I generally drive, put everything in coolers and head home. A normal drive is 30+ hours and I have never even had close to a problem with spoilage.
I have quite a few friends that fly in, they dry ice everything then ship it home.
1. Recover the kill as quickly as possible.
2. Get the meat off of the bone as quick as you can.
3. Get the meat in game bags, nylon bags, or cheap pillow cases quickly. Something you can tie shut but breathable.
4. Get it cooled down by putting the bags in a stream, or as I did last year dig a hole in a snow drift, and bury the meat. Kept my deer cool for the remaining 3 days of the hunt.
5. If you are packing it out make sure you have a cooler in the truck. Park your truck in the shade at the trail head if possible and make sure the cooler is cool.

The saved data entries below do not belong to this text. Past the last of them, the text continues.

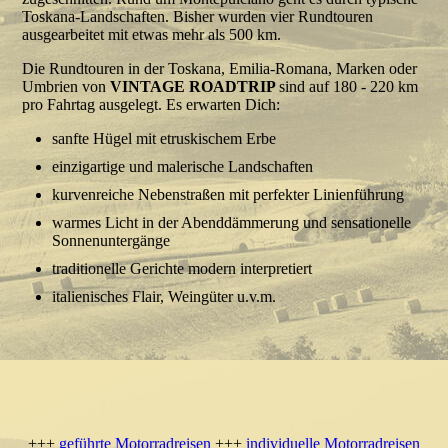
Toskana-Landschaften. Bisher wurden vier Rundtouren
ausgearbeitet mit etwas mehr als 500 km.
Die Rundtouren in der Toskana, Emilia-Romana, Marken oder
Umbrien von
VINTAGE ROADTRIP
sind auf 180 - 220 km
pro Fahrtag ausgelegt. Es erwarten Dich:
sanfte Hügel mit etruskischem Erbe
einzigartige und malerische Landschaften
kurvenreiche Nebenstraßen mit perfekter Linienführung
warmes Licht in der Abenddämmerung und sensationelle
Sonnenuntergänge
traditionelle Gerichte modern interpretiert
italienisches Flair, Weingüter u.v.m.
+++
geführte Motorradreisen
+++
individuelle Motorradreisen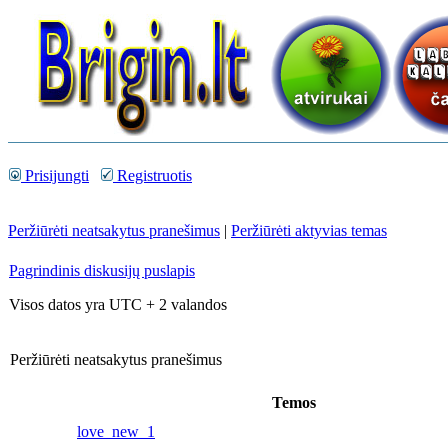
Prisijungti
Registruotis
Peržiūrėti neatsakytus pranešimus
|
Peržiūrėti aktyvias temas
Pagrindinis diskusijų puslapis
Visos datos yra UTC + 2 valandos
Peržiūrėti neatsakytus pranešimus
Temos
love_new_1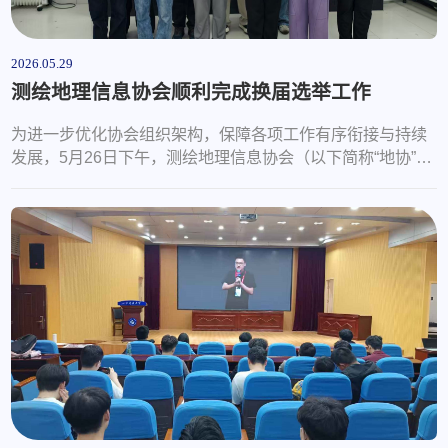
2026.05.29
测绘地理信息协会顺利完成换届选举工作
为进一步优化协会组织架构，保障各项工作有序衔接与持续
发展，5月26日下午，测绘地理信息协会（以下简称“地协”）
在J6-251教室成功举行换届选举大会。会议邀请了上届协会
会长、副会长及协会指导老师赵相伟老师出席，六名候选人
参与最终竞选。会议伊始，上任会长孙雅楠代表协会理事会
作年度工作报告，全面回顾了协会在过去一年中围绕“智绘未
来·GIS开发实训”宣讲会、校企协同育人、专业技能提升等品
牌活动所取得的成果，并对全...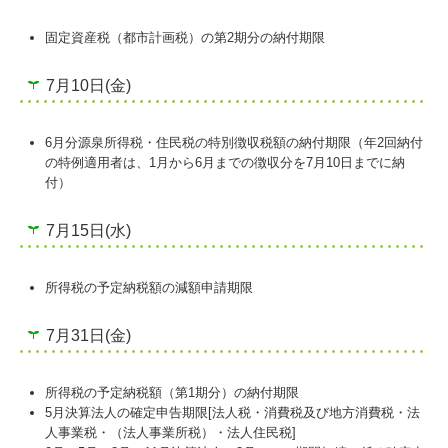
固定資産税（都市計画税）の第2期分の納付期限
7月10日(金)
6月分源泉所得税・住民税の特別徴収税額の納付期限（年2回納付
の特例適用者は、1月から6月までの徴収分を7月10日までに納
付）
7月15日(水)
所得税の予定納税額の減額申請期限
7月31日(金)
所得税の予定納税額（第1期分）の納付期限
5月決算法人の確定申告期限[法人税・消費税及び地方消費税・法
人事業税・（法人事業所税）・法人住民税]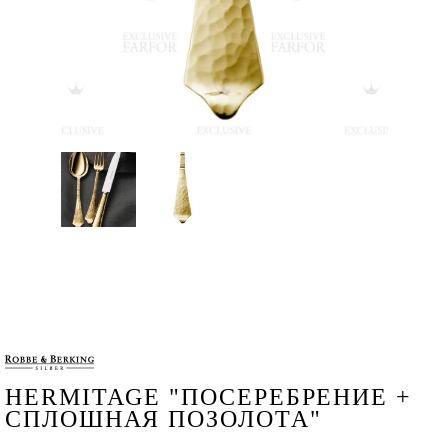
HERMITAGE "ПОСЕРЕБРЕНИЕ +
СПЛОШНАЯ ПОЗОЛОТА"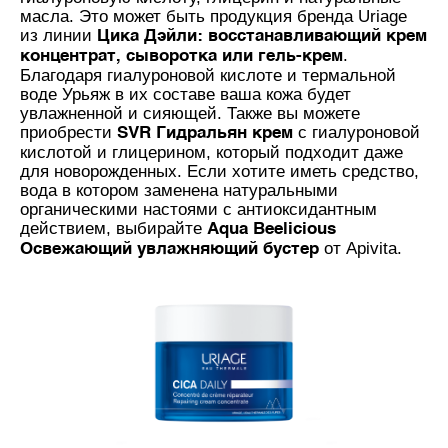
масла. Это может быть продукция бренда Uriage
из линии
Цика Дэйли: восстанавливающий крем
.
концентрат, сыворотка или гель-крем
Благодаря гиалуроновой кислоте и термальной
воде Урьяж в их составе ваша кожа будет
увлажненной и сияющей. Также вы можете
приобрести
с гиалуроновой
SVR Гидральян крем
кислотой и глицерином, который подходит даже
для новорожденных. Если хотите иметь средство,
вода в котором заменена натуральными
органическими настоями с антиоксидантным
действием, выбирайте
Aqua Beelicious
от Apivita.
Освежающий увлажняющий бустер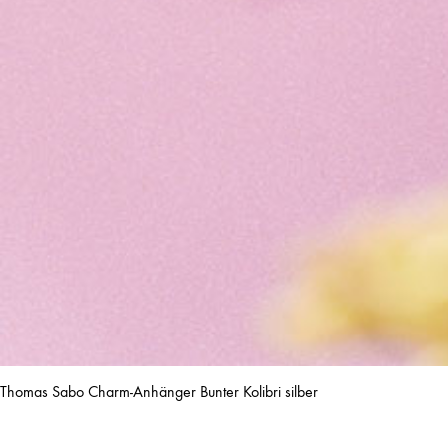
Thomas Sabo Charm-Anhänger Bunter Kolibri silber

6. Make the trip to the nearest convenience store and get ice on it. The only reason I didn't recommend ice in the cooler to begin with is at 5 days you will have more water than ice if you leave it at the truck.
I have never flown meat, so I don't know what to to tell you there. Hope this helps.
Depends on the airline but it is gonna cost alot to get an elk home. When my friends have hunted with me here in co and flown they flew the frozen processed meat at a cost of around 200.00 for 3 50 lb coolers and a big carry on stuffed with their optics etc. and I shipped all the rest of their stuff bows, clothes, antlers etc for around 75.00. The problem is once you get over 3 bags the cost goes thru the roof (like 200.00 for each bag). When I have flown on hunting trips my wife has been with me so combined we get 4 bags free since at the time I was gold or whatever they call it on united. I have no experience shipping meat so I can't tell you anything about it but it is probably cheaper however shipping is pretty high right now also.
ck there will be 4 of us and i dont expect more then one of us to kill so im hoping we can bring the meet home on the plane and ship our gear home like you recomended but if we kill multiple bulls and we do have a "if u shoot it u mount it rule" then we may have a problem getting all the meat home. we'll be hunting in western wy do they have any kind of meat donation programs out there?
Flatlander....I'd start by calling some local meat processors where you will be hunting. Here are some ideas I have used in the past.
1. Some meat processors will cut meat and donate it to charity. Often you have to pay the price of the processing.
2. If you want to bring some or all of the meat back, have it cut, wrapped and frozen in Wyoming. A lot of processors are geared to get the meat done VERY quickly during hunting season, but you should locate a meat processor ahead of time and call ahead and see if you can expect a 1 or 2 day turn around. Once the meat is cut and wrapped you can carry it as luggage in ice chests. An elk can fit in 5 or 6 ice chest that would be 50 pounds each or less. If you have more then say 8 hours to get the meat on the plane, I would put dry ice in the ice chest to keep the meat frozen solid. You cannot have dry ice in your luggage at check in, so you will have to get rid of it before you check in. I've always had a rule of thumb that solidly frozen meat will travel for 24 hours in an ice chest without a problem. A cape can be frozen and carried the same way. Some meat processors will ship frozen meat, but you are talking overnight shipping costs, or refrigerated truck. As far as the antlers and cape, years ago, antlers were split at the skull so they could be placed together to reduce the bulk, then wrapped and taken as baggage (the taxidermist can repair that in the mount). Not sure if that is kosher any longer. What I did with a New Mexico bull a few years ago was to locate a taxidermist ahead of time and have him mount the bull and ship the mount by freight. Taxidermists do that all the time.
3. You could have the processor make dry type sausages (salami, meat sticks, etc), and jerky that would not need refrigeration, and then ship that by regular UPS. Since that type processing takes some time, it may take a few weeks until your meat is shipped to you.
Again I would call a meat processor where you plan to hunt and explore the options.
Umpqua pretty much nailed it. I've flown from AK with coolers full of frozen fish, never had a problem with that. Do pay strict attention to the 50-lb. limit or you'll be hit with over-weight bag fees (no huge coolers). Have something like bubble wrap to take up the extra space in the cooler if there is any (it'll insulate too). If you have any time between picking up the meet and getting on the plane, check to see if you can find a hotel with a walk-in freezer to store your coolers, those are easy to find in AK but not sure about WY.